#### Work required:
Reproduce the data line by line, beginning with its first line and ending after the line that contains "To determine the".

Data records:
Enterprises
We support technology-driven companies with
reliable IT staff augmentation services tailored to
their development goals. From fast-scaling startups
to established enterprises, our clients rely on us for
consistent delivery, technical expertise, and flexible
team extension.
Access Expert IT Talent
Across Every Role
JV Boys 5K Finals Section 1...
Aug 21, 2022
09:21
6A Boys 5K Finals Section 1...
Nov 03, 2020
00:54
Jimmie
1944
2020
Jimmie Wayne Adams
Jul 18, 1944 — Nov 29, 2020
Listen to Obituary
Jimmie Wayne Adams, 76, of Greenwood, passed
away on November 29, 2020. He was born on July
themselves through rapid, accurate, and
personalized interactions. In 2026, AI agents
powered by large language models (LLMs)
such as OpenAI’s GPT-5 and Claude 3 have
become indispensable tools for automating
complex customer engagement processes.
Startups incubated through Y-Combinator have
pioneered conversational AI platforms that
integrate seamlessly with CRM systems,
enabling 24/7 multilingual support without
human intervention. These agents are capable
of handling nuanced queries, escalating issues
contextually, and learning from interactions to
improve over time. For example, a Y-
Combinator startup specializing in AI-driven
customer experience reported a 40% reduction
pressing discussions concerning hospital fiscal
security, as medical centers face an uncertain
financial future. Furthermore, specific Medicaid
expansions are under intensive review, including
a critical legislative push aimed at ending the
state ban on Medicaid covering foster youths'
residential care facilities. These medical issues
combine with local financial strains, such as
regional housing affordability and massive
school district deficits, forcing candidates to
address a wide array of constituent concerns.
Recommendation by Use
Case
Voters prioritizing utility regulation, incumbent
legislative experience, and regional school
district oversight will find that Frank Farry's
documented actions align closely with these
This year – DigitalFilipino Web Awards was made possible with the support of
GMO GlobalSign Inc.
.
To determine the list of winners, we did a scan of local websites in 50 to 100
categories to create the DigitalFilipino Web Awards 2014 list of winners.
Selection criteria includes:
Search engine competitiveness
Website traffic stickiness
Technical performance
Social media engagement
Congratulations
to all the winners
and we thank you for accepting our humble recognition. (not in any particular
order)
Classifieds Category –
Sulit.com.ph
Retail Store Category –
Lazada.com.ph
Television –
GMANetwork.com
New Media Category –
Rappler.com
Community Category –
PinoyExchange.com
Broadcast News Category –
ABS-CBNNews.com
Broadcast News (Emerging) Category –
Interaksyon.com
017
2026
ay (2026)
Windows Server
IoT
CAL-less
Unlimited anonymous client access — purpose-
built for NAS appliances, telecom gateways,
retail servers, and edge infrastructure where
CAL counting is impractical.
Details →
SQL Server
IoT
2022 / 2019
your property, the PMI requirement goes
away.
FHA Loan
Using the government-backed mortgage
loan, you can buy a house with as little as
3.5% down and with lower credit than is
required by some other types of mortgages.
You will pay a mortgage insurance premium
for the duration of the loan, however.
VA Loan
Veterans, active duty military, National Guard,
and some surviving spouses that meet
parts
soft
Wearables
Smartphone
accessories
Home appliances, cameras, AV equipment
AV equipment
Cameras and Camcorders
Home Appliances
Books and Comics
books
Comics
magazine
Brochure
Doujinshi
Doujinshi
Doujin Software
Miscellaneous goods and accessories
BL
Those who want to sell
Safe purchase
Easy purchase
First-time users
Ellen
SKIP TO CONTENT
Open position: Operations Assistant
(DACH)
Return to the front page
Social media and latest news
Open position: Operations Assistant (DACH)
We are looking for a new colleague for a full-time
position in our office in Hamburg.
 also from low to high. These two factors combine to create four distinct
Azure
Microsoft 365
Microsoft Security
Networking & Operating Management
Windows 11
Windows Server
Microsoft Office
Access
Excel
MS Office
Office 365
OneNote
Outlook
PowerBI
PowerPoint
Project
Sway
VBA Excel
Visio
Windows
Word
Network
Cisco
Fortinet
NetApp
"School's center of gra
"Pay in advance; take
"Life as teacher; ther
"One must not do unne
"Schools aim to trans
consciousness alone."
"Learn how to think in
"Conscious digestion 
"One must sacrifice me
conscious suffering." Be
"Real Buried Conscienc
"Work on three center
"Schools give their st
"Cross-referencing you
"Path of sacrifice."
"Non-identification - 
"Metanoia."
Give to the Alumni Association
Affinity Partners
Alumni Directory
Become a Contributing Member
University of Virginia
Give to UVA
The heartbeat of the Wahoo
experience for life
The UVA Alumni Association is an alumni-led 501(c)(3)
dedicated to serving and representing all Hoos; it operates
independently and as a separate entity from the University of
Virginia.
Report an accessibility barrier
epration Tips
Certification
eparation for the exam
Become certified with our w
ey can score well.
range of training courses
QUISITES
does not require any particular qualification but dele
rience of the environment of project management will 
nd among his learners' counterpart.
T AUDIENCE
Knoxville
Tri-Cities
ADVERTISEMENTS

#### Completed exercise:
Enterprises
We support technology-driven companies with
reliable IT staff augmentation services tailored to
their development goals. From fast-scaling startups
to established enterprises, our clients rely on us for
consistent delivery, technical expertise, and flexible
team extension.
Access Expert IT Talent
Across Every Role
JV Boys 5K Finals Section 1...
Aug 21, 2022
09:21
6A Boys 5K Finals Section 1...
Nov 03, 2020
00:54
Jimmie
1944
2020
Jimmie Wayne Adams
Jul 18, 1944 — Nov 29, 2020
Listen to Obituary
Jimmie Wayne Adams, 76, of Greenwood, passed
away on November 29, 2020. He was born on July
themselves through rapid, accurate, and
personalized interactions. In 2026, AI agents
powered by large language models (LLMs)
such as OpenAI’s GPT-5 and Claude 3 have
become indispensable tools for automating
complex customer engagement processes.
Startups incubated through Y-Combinator have
pioneered conversational AI platforms that
integrate seamlessly with CRM systems,
enabling 24/7 multilingual support without
human intervention. These agents are capable
of handling nuanced queries, escalating issues
contextually, and learning from interactions to
improve over time. For example, a Y-
Combinator startup specializing in AI-driven
customer experience reported a 40% reduction
pressing discussions concerning hospital fiscal
security, as medical centers face an uncertain
financial future. Furthermore, specific Medicaid
expansions are under intensive review, including
a critical legislative push aimed at ending the
state ban on Medicaid covering foster youths'
residential care facilities. These medical issues
combine with local financial strains, such as
regional housing affordability and massive
school district deficits, forcing candidates to
address a wide array of constituent concerns.
Recommendation by Use
Case
Voters prioritizing utility regulation, incumbent
legislative experience, and regional school
district oversight will find that Frank Farry's
documented actions align closely with these
This year – DigitalFilipino Web Awards was made possible with the support of
GMO GlobalSign Inc.
.
To determine the list of winners, we did a scan of local websites in 50 to 100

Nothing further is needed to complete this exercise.